Foreword: My question is mainly an algorithmic question, so even if you are not familiar with suffix and LCP arrays you can probably help me.

In this paper it is described how to efficiently use suffix and LCP arrays for string pattern matching.

I understood SA and LCP work and how the algorithm's runtime can be improved from O(P*log(N)) (where P is the length of the pattern and N is length of the string) to O(P+log(N)) (Thanks to Chris Eelmaa's answer here and jogojapans answer here).

I was trying to go through the algorithm in figure 4 which explains the usage of LLcp and RLcp. But I have problems understanding how it works.

The algorithm (taken from the source):

Explanation of the used variable names:

lcp(v,w) : Length of the longest common prefix of v and w
W = w0..wP-1 : pattern of length P
A = a0..aN-1 : the text (length N)
Pos[0..N-1] : suffix array
L_W : index (in A) of first occurrence of the matched pattern
M : middle index of current substring
L : lower bound
R : upper bound
Lcp : array of size N-2 such that Lcp[M] = lcp(A_Pos[L_M], A_pos[M]) where L_M is the lower bound of the unique interval with M in the middle
Rcp : array of size N-2 such that Rcp[M] = lcp(A_Pos[R_M], A_pos[M]) where R_M is the upper bound of the unique interval with M in the middle

Now I want to try the algorithm using the following example (partly taken from here):

 SA | LCP | Suffix entry
 -----------------------
 5  | N/A | a  
 3  | 1   | ana  
 1  | 3   | anana  
 0  | 0   | banana  
 4  | 0   | na  
 2  | 2   | nana 

A = "banana" ; N = 6
W = "ban" ; P = 3

I want to try to match a string, say ban and would expect the algorithm to return 0 as L_W.
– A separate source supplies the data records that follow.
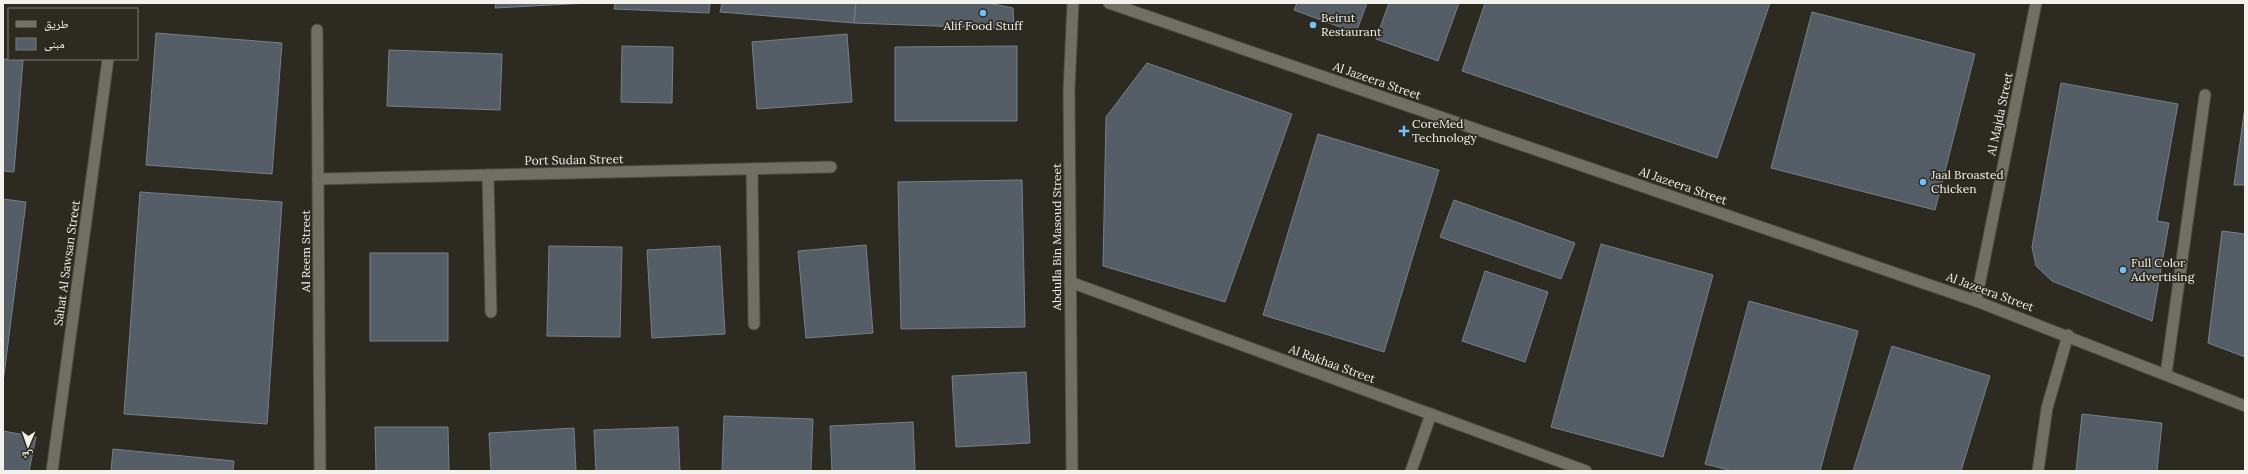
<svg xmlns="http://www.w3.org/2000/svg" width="2248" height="474" viewBox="0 0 2248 474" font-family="Lora,'Noto Naskh Arabic',serif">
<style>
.building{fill:#555e66;stroke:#768088}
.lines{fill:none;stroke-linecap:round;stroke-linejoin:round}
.service-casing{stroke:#4a4941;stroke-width:13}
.minor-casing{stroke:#4a4941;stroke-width:13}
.service{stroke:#706f63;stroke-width:11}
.minor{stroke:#706f63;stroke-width:11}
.poi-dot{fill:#75c0f6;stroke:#2d2b21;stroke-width:1.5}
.labels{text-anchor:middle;stroke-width:3.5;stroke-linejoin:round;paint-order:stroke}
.poi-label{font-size:12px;fill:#f2f1eb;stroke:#2d2b21;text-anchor:start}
.street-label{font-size:12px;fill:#f2f1eb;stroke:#2d2b21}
</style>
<rect width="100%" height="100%" fill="#2d2b21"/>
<g class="building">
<polygon points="496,3 588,3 495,8"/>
<polygon points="615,3 710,3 709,13 614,9"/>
<polygon points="722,3 856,3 854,23 720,12"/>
<polygon points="856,3 988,3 1013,8 1014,29 854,23"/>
<polygon points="1297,3 1367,3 1356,33 1294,10"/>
<polygon points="1389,3 1459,3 1438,61 1376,39"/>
<polygon points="1485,3 1770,3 1717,158 1462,71"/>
<polygon points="1812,12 1975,54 1935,210 1771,168"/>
<polygon points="156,33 282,43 272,174 146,165"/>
<polygon points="847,34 852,102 757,109 752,42"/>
<polygon points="622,46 673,47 672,103 621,102"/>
<polygon points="1017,46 1017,121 895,121 895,47"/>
<polygon points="389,50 502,54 500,110 387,106"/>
<polygon points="3,59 23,60 14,172 3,171"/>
<polygon points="1147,63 1292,114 1225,302 1103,266 1106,117"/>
<polygon points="2061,83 2178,104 2157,221 2169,223 2152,321 2052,281 2036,266 2032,247"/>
<polygon points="2245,107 2245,185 2234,185"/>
<polygon points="1318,134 1439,170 1384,352 1263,315"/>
<polygon points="1022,180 1025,327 901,329 898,182"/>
<polygon points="140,192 282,202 267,424 124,414"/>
<polygon points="3,199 26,202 3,383"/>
<polygon points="1454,200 1575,243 1561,279 1440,237"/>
<polygon points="2222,231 2245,234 2245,357 2208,343"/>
<polygon points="1601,244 1713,275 1663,457 1551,427"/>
<polygon points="866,245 873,333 806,338 798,251"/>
<polygon points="549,246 622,247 620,337 547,336"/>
<polygon points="720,246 725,334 652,338 647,250"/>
<rect x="370" y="253" width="78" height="88"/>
<polygon points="1485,271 1548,292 1525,362 1462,341"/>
<polygon points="1749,301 1858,331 1820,471 1733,471 1705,464"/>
<polygon points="1892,346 1990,376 1961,471 1853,471"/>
<polygon points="1026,372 1030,443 956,447 952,376"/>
<polygon points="2082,414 2162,423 2157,471 2076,471"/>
<polygon points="724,416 813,419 811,471 722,471"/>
<polygon points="913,422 915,471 832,471 830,426"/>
<polygon points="375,427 448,427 449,471 376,471"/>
<polygon points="678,427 680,471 596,471 594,430"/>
<polygon points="574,428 576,471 491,471 489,433"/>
<polygon points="3,431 36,437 29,471 3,471"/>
<polygon points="113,449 234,461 233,471 111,471"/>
</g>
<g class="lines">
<g class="service-casing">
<polyline id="service" points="1411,471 1431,414"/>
</g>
<g class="minor-casing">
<g id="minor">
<polyline points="1109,3 1976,301 2245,406"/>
<polyline points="317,30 320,471"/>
<polyline points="752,169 754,324"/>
<polyline points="488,175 491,312"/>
<polyline points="318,179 831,167"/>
<polyline points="1070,282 1586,471"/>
<polyline points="1976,301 2036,3"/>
<polyline points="2166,374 2205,95"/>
<polyline points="52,471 108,59"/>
<polyline points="1072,471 1069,90 1073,3"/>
<polyline points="2038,471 2047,408 2068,335"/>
</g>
</g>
<use href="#service" class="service"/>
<use href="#minor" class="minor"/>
</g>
<g class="poi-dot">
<circle cx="983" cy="13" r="4"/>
<circle cx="1313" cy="25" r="4"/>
<path d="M1402 125h4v4h4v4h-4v4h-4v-4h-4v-4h4z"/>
<circle cx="1923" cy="182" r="4"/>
<circle cx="2123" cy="270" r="4"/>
</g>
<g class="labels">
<g class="poi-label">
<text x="1321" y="22">Beirut<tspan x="1321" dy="14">Restaurant</tspan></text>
<text x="983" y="30" text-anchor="middle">Alif Food Stuff</text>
<text x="1412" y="128">CoreMed<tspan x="1412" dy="14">Technology</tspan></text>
<text x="1931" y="179">Jaal Broasted<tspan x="1931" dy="14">Chicken</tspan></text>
<text x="2131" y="267">Full Color<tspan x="2131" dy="14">Advertising</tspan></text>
</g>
<g class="street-label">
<text transform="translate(1377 81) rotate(19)" y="4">Al Jazeera Street</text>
<text transform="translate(2000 114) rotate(-78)" y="4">Al Majda Street</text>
<text transform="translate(574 160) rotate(-1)" y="4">Port Sudan Street</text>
<text transform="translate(1683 186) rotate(19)" y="4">Al Jazeera Street</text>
<text transform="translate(1057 237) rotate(-90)" y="4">Abdulla Bin Masoud Street</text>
<text transform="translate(306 251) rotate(-90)" y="4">Al Reem Street</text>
<text transform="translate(67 263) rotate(-82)" y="4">Sahat Al Sawsan Street</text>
<text transform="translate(1990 292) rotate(20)" y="4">Al Jazeera Street</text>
<text transform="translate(1332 364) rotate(20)" y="4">Al Rakhaa Street</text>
</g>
</g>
<rect width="2248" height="474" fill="none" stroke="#f2f1eb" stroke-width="8"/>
<rect x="8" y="8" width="130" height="52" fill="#2d2b21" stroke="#7c7a72"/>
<rect x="16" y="21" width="20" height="6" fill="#706f63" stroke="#7c7a72"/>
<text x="44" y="28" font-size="12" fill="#f2f1eb">طريق</text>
<rect x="16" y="38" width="20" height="12" fill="#555e66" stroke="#7c7a72"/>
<text x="44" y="48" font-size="12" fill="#f2f1eb">مبنى</text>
<g transform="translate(28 446) rotate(182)" stroke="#2d2b21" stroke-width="3" paint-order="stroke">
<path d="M0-3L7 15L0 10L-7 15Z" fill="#f2f1eb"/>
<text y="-6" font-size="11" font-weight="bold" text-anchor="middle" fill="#f2f1eb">ش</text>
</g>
</svg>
Here is how I would step through the algorithm:

l = lcp("a", "ban") = 0
r = lcp("nana", "ban") = 0
if 0 = 3 or 'b' =< 'a' then // which is NOT the case for both conditions
    L_W = 0
else if 0 < 3 or 'b' =< 'n' then // which is the case for both conditions 
    L_W = 6 // which means 'not found'
...
...

I feel like I am missing something but I can't find out what. Also I am wondering how the precomputed LCP array can be used instead of calling lcp(v,w).

Answer 1

I believe there was an error.

First condition is fairly easy to understand. When LCP length == pattern length, it's done. When your pattern is even smaller than or equal to the smallest one, then only choice is the smallest one.

The second condition is wrong. We can prove it by contradiction. r < P || Wr <= a... means r >= P && Wr > a... If r >= P, then how can we have Lw = N(not found), since we already have r length common prefix?